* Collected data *
--------

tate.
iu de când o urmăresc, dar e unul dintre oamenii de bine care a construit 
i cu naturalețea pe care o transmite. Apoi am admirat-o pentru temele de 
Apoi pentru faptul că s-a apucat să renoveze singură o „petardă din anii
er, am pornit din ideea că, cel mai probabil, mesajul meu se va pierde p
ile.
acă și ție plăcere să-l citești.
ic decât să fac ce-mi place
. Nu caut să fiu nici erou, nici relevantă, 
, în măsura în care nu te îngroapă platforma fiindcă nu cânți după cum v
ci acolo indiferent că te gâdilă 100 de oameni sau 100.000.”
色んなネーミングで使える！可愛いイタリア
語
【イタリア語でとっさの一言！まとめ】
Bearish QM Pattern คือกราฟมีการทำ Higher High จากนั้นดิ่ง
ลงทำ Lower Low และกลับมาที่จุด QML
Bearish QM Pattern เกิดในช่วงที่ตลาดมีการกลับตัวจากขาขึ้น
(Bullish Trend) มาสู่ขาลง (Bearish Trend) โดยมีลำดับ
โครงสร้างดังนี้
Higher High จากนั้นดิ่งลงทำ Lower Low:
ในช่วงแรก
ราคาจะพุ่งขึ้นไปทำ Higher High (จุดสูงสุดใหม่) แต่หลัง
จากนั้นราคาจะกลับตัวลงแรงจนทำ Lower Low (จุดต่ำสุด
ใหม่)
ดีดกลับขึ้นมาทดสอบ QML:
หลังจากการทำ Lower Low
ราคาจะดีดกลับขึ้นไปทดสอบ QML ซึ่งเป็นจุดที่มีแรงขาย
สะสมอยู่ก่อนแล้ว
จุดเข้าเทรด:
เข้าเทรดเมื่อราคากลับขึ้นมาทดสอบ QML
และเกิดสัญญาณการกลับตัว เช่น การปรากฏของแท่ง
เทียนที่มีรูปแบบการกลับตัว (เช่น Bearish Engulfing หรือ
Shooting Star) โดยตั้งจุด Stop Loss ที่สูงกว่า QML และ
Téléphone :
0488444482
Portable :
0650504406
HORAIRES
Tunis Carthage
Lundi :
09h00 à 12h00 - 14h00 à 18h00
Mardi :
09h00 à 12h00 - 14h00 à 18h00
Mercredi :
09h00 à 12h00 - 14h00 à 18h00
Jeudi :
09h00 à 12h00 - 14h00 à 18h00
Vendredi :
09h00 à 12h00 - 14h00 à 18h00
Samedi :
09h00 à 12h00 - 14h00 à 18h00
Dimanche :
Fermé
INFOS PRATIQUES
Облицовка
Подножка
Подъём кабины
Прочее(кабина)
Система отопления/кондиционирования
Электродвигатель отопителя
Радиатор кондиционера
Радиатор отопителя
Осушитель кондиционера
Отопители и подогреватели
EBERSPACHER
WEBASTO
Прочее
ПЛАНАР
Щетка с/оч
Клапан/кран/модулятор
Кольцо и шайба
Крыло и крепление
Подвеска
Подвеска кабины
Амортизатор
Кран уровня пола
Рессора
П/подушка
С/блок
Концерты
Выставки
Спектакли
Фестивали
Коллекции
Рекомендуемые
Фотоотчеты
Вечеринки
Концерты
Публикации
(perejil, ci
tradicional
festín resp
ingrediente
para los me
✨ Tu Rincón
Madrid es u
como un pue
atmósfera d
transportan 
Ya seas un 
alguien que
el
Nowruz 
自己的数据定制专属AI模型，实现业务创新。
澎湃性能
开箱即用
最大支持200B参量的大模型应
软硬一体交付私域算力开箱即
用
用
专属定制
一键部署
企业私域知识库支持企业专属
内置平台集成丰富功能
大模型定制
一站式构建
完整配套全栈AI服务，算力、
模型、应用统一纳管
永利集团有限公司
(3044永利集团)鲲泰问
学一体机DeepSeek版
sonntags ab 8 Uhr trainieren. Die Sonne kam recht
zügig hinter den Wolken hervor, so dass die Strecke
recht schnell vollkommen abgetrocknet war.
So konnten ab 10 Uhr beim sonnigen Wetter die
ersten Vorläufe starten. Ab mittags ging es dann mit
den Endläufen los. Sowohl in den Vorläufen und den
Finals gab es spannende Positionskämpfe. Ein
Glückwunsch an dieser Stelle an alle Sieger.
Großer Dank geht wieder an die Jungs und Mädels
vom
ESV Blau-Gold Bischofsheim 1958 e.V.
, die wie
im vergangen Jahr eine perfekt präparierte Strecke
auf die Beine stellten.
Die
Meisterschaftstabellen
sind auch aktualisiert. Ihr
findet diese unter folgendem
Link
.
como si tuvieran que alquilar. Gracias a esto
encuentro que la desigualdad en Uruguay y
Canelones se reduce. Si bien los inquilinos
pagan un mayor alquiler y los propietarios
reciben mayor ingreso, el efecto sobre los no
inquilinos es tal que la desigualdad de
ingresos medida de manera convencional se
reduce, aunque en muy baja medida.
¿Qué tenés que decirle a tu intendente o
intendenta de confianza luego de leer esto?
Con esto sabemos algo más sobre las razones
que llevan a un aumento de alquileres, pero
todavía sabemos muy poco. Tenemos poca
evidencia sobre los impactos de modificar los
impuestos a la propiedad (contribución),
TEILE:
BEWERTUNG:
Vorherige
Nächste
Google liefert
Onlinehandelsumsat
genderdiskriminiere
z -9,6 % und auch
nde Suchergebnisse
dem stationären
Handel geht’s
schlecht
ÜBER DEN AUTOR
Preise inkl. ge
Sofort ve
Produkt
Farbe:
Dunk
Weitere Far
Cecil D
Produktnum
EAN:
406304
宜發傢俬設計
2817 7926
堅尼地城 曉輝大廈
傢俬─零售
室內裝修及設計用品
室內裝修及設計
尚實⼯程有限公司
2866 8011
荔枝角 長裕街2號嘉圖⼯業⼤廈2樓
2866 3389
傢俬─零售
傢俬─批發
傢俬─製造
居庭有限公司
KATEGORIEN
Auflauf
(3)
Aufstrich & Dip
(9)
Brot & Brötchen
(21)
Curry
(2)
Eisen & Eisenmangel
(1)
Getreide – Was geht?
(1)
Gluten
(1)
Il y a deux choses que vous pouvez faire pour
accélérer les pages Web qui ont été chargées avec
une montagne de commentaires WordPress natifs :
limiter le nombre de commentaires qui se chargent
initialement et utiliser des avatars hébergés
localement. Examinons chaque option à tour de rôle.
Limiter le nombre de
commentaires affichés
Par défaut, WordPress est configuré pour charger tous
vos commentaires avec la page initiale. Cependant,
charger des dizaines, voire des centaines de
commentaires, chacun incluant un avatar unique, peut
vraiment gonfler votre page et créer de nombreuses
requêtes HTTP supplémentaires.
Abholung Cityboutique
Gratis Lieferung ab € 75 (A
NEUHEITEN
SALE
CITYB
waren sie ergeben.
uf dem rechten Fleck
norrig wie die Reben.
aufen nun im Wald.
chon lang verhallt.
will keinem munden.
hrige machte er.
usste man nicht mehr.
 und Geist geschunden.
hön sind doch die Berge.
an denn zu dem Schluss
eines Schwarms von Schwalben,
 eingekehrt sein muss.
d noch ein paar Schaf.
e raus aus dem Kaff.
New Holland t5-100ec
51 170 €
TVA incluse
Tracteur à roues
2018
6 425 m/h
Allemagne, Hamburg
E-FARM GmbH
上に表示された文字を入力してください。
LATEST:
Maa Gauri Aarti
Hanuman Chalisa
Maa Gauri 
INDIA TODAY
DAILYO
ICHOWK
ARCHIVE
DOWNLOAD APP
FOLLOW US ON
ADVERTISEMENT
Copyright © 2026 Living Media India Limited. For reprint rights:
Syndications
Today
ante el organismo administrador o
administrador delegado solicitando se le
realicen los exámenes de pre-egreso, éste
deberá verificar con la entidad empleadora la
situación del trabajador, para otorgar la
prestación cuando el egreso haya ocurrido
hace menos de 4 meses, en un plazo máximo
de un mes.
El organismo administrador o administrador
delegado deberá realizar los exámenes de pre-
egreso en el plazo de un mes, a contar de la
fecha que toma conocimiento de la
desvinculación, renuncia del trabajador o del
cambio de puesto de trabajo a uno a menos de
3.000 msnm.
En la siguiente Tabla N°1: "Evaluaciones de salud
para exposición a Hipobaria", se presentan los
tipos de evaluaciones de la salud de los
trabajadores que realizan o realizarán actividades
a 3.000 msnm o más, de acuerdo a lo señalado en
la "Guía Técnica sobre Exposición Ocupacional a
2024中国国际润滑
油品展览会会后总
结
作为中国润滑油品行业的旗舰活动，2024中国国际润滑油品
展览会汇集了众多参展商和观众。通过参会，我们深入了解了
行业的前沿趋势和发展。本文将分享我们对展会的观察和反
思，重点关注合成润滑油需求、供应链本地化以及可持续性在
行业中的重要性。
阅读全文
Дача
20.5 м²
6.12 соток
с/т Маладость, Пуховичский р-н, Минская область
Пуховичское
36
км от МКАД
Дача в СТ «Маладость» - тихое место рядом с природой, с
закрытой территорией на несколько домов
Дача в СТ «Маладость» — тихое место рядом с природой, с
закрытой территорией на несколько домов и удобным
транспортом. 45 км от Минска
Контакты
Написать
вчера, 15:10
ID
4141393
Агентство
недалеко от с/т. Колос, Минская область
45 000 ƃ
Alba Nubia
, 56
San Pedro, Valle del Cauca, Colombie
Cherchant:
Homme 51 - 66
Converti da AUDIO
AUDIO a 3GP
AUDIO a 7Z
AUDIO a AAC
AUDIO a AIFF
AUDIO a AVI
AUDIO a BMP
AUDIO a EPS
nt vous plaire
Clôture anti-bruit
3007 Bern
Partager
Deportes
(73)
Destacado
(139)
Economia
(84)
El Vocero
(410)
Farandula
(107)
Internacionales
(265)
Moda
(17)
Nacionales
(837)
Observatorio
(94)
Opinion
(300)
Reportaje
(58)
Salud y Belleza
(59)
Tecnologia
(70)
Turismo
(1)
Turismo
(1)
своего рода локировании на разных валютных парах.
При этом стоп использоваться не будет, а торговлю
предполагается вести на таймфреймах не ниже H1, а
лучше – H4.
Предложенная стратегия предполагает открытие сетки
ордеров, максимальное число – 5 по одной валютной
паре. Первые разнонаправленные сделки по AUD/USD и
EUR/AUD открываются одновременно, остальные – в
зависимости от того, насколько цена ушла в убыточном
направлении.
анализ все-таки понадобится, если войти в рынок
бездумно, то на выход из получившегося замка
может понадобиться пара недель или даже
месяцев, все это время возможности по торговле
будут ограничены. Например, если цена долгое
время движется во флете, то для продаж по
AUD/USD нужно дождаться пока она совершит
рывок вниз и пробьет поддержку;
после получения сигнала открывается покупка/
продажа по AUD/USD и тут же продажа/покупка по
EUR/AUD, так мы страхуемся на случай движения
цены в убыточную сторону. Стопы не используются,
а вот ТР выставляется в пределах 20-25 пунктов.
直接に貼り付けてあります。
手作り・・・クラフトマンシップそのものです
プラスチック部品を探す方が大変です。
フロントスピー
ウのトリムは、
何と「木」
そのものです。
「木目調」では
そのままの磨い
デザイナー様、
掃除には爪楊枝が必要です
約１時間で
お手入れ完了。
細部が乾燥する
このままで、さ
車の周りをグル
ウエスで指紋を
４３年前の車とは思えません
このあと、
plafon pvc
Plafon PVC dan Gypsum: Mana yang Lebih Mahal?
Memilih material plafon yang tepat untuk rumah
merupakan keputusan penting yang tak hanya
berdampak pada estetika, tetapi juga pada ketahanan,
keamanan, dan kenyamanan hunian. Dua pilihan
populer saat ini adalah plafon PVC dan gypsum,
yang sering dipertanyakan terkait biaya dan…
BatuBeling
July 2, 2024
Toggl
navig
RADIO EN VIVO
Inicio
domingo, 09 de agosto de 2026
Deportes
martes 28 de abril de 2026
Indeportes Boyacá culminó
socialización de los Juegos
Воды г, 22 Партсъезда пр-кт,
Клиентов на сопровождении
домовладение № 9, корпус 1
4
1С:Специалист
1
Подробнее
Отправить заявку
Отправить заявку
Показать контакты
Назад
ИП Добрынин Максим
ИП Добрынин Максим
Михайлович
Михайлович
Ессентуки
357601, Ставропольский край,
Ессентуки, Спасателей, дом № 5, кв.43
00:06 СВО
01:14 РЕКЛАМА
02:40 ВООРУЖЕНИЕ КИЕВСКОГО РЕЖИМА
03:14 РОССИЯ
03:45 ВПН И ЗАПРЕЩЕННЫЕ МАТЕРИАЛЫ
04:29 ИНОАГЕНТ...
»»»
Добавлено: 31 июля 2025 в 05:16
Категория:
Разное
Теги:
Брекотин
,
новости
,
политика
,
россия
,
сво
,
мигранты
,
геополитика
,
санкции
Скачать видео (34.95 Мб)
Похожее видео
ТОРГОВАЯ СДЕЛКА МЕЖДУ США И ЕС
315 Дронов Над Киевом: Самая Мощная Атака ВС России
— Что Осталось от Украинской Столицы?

--------

* Prompt *
Rewrite the items from their first line through the line containing "caut să fiu", with "naturalețea" replaced by "sinceritatea" and nothing else changed. Return only those lines.

* Solution to this task *
tate.
iu de când o urmăresc, dar e unul dintre oamenii de bine care a construit 
i cu sinceritatea pe care o transmite. Apoi am admirat-o pentru temele de 
Apoi pentru faptul că s-a apucat să renoveze singură o „petardă din anii
er, am pornit din ideea că, cel mai probabil, mesajul meu se va pierde p
ile.
acă și ție plăcere să-l citești.
ic decât să fac ce-mi place
. Nu caut să fiu nici erou, nici relevantă, 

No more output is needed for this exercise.